One area of design innovation is the use of additive manufacturing -- commonly referred to as 3D printing -- to improve the quality of replacement parts and reduce the cost of production. Researchers are engineering specific material properties into these 3D-printed replacement parts by controlling the microstructure of the printed material. To verify the 3D-printed parts would perform as expected, researchers executed a pair of innovative hydrodynamic (full-scale non-nuclear) experiments in 2016. The data those experiments returned are used to ensure supercomputer simulations accurately represent reality. In addition, extensive material-aging and compatibility experiments are underway to ensure the additively manufactured material will meet performance requirements for the system lifetime.


Five milestones down, 20 more to go

To date, five of the 25 major milestones in the LEP are complete. A mature set of requirements are being refined by the DoD and NNSA, design concepts have been developed, business systems are being put in place to track schedule and budget, and NNSA has made significant investments in the infrastructure at LLNL that will be needed to certify the warhead. LLNL also is leading the effort to reconstitute the capability to manufacture the required insensitive high explosives. Manufacturing of production-scale quantities of the new explosives is underway and on schedule.

The W80-4 program anticipates entering into the development engineering phase (phase 6.3) in 2019, when researchers will test individual components to ensure they will meet military requirements. The next phases in the effort are production engineering (phase 6.4), first production (phase 6.5) and full-scale production (phase 6.6). To meet demand for the W80-4 LEP, LLNL has been hiring aggressively over the past couple years. In 2018 alone, more than 100 scientists, engineers and technicians have been brought into the program.
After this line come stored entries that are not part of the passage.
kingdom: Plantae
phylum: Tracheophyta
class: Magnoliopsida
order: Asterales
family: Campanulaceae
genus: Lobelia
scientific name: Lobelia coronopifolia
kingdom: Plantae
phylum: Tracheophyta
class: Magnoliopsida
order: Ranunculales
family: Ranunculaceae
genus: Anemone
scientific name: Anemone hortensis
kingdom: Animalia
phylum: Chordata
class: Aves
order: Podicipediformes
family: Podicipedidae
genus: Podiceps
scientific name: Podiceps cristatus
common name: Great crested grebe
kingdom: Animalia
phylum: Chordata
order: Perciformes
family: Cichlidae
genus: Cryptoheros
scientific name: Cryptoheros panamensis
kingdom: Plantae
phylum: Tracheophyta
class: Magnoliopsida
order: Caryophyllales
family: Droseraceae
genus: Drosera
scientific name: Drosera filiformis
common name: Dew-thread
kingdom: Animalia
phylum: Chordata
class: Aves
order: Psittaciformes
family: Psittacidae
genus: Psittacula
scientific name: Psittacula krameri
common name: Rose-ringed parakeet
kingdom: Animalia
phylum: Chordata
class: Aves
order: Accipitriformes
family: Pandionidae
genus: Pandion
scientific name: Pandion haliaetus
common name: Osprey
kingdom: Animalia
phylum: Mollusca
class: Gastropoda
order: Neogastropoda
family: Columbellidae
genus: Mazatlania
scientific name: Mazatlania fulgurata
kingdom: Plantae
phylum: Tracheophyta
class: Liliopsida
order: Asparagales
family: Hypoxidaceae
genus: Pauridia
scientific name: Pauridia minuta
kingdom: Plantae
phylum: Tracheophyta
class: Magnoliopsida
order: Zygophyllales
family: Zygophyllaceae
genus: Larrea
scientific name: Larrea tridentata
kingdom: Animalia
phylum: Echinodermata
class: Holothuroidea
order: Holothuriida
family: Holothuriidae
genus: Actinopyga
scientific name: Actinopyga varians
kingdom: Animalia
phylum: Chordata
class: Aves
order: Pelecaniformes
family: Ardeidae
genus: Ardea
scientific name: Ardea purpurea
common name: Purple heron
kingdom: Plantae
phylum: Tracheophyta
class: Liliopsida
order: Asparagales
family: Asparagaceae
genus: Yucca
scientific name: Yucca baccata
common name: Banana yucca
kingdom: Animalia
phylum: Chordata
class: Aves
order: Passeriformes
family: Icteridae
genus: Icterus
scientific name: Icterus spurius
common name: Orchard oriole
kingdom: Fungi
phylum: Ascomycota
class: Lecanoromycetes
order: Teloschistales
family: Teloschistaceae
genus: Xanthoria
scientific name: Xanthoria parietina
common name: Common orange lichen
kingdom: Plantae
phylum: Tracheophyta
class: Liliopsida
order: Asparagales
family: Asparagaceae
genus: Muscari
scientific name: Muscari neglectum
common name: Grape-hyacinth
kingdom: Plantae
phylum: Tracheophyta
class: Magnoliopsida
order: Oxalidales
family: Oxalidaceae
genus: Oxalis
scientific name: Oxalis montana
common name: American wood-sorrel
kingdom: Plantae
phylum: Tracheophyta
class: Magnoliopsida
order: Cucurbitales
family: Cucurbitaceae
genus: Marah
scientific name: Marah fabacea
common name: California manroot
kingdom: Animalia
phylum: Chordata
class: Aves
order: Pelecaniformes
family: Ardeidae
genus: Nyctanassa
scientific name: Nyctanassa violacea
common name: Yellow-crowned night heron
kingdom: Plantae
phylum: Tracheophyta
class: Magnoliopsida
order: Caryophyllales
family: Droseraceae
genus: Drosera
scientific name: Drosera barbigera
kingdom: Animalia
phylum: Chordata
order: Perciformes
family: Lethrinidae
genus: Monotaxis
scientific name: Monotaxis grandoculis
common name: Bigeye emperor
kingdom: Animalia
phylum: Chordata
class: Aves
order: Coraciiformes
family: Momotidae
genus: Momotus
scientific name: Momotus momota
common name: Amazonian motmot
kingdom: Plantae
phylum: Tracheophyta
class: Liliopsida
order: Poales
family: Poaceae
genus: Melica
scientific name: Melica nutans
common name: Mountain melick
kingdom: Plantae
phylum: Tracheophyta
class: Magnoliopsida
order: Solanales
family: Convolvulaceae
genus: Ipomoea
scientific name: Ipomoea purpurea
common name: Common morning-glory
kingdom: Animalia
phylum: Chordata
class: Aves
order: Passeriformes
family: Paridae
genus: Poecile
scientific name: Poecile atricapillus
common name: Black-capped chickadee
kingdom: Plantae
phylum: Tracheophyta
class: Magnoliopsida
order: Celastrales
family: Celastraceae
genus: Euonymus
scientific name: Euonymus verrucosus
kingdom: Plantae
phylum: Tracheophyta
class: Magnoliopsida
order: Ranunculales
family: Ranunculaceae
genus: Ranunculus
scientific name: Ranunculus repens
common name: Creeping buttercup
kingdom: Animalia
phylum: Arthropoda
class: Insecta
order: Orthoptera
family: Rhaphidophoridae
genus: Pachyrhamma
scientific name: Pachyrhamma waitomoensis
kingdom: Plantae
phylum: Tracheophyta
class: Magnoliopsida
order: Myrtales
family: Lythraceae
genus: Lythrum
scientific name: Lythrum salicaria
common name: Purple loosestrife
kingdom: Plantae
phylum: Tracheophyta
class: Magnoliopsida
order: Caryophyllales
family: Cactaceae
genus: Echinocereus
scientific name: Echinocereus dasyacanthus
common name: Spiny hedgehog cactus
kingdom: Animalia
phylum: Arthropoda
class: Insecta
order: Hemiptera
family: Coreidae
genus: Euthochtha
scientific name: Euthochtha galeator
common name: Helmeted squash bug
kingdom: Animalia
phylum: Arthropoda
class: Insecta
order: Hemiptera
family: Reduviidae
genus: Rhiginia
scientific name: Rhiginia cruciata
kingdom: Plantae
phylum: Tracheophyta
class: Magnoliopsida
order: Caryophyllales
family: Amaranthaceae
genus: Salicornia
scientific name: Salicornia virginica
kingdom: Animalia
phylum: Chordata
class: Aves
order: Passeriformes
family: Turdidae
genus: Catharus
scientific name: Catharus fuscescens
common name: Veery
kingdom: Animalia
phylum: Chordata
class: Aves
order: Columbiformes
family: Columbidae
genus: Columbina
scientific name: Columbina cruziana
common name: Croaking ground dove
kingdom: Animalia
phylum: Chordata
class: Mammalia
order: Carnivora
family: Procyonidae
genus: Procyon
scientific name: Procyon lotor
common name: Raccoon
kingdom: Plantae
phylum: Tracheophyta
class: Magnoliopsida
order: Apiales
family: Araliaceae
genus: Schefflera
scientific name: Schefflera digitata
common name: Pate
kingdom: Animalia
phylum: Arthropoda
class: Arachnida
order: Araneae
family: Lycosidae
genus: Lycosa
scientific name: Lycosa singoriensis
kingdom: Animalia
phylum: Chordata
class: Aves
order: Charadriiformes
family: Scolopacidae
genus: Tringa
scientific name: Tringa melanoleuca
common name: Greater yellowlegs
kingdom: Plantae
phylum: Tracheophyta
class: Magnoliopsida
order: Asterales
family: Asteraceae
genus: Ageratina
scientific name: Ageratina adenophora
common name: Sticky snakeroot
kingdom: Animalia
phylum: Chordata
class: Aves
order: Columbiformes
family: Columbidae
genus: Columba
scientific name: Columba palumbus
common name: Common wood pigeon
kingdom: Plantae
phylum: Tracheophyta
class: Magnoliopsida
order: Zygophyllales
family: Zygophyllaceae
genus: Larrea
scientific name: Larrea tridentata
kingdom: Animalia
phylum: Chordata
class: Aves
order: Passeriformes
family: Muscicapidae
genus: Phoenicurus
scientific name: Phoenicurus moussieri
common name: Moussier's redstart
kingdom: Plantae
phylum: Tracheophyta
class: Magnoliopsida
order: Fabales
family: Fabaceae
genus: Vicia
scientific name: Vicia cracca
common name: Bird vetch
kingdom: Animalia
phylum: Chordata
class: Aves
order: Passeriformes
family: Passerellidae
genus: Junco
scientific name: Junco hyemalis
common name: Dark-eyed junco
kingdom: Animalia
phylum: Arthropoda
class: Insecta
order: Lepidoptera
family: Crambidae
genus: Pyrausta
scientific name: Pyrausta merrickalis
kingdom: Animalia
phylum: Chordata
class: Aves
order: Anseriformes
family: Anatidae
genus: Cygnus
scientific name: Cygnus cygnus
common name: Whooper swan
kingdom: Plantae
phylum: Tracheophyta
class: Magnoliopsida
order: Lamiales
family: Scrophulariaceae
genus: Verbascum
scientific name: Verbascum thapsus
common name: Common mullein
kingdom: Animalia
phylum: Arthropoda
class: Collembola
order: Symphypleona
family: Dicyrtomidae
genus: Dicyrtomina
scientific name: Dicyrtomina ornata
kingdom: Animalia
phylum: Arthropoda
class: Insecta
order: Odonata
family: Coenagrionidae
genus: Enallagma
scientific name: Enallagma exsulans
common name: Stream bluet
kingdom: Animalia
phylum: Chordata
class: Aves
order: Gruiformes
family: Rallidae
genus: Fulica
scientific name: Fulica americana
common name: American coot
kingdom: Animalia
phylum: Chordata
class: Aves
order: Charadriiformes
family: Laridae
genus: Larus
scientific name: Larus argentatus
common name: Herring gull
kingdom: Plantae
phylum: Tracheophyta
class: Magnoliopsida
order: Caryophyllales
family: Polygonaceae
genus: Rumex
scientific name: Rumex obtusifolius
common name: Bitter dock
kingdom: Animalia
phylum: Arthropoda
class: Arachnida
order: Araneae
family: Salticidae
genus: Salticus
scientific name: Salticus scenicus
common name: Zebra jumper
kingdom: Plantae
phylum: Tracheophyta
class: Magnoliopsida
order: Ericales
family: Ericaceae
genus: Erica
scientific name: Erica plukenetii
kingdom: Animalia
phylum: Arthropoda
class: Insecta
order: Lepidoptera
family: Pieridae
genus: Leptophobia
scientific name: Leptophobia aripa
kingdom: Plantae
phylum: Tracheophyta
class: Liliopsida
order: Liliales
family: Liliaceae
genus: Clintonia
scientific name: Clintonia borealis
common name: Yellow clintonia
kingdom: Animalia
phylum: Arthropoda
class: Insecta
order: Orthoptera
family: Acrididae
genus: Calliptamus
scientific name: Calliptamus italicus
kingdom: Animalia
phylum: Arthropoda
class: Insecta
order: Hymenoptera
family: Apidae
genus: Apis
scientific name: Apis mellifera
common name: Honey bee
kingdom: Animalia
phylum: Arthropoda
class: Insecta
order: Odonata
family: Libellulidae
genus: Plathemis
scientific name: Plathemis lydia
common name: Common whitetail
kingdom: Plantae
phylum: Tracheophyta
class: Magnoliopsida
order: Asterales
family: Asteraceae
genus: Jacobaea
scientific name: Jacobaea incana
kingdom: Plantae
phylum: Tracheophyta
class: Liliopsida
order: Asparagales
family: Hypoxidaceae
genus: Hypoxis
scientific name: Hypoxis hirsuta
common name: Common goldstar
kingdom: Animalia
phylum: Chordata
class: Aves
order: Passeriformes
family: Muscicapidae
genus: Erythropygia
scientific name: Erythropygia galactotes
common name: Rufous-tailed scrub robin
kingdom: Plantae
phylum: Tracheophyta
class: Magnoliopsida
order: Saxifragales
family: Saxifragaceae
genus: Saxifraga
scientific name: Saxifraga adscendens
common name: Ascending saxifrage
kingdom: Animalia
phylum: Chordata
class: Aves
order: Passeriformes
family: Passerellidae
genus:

"Even with our Lab hiring at an accelerated rate, and even with the infrastructure improvements NNSA has made here, we could never complete this LEP alone," said Tom Horrillo, W80-4 life extension program manager. "Our sister lab across the street (Sandia National Laboratories) is playing a central role in this, as are the production plants that are producing components across the country. The Air Force has been a great partner in defining requirements, and NNSA has been indispensable in helping us to roll out the infrastructure and processes we need to get the job done. I’m not overstating things when I say that there would be no LEP without the contributions of everyone on the team."

The LEP is a collaboration between the DoD and NNSA, with LLNL teaming closely with all of the NNSA laboratories and production sites and the Air Force and their missile vendors to deliver a certified warhead into the U.S. stockpile. Key collaborators include Sandia, Kansas City National Security Campus, Y-12 National Security Complex, Pantex Plant, Savannah River Site, Los Alamos National Laboratory, NNSA Livermore Field Office, Albuquerque NNSA W80-4 Program Office, the missile program office at Eglin Air Force Base and Nuclear Weapons Center Kirtland Air Force Base.

"It is so important that we succeed with the W80-4 LEP," Williams said. "These weapons need to be tremendously safe, secure and effective. We have to meet those expectations just as much as we need to meet the cost and schedule expectations. All told, I can’t help but feel that this is a very exciting time to work at the Lab."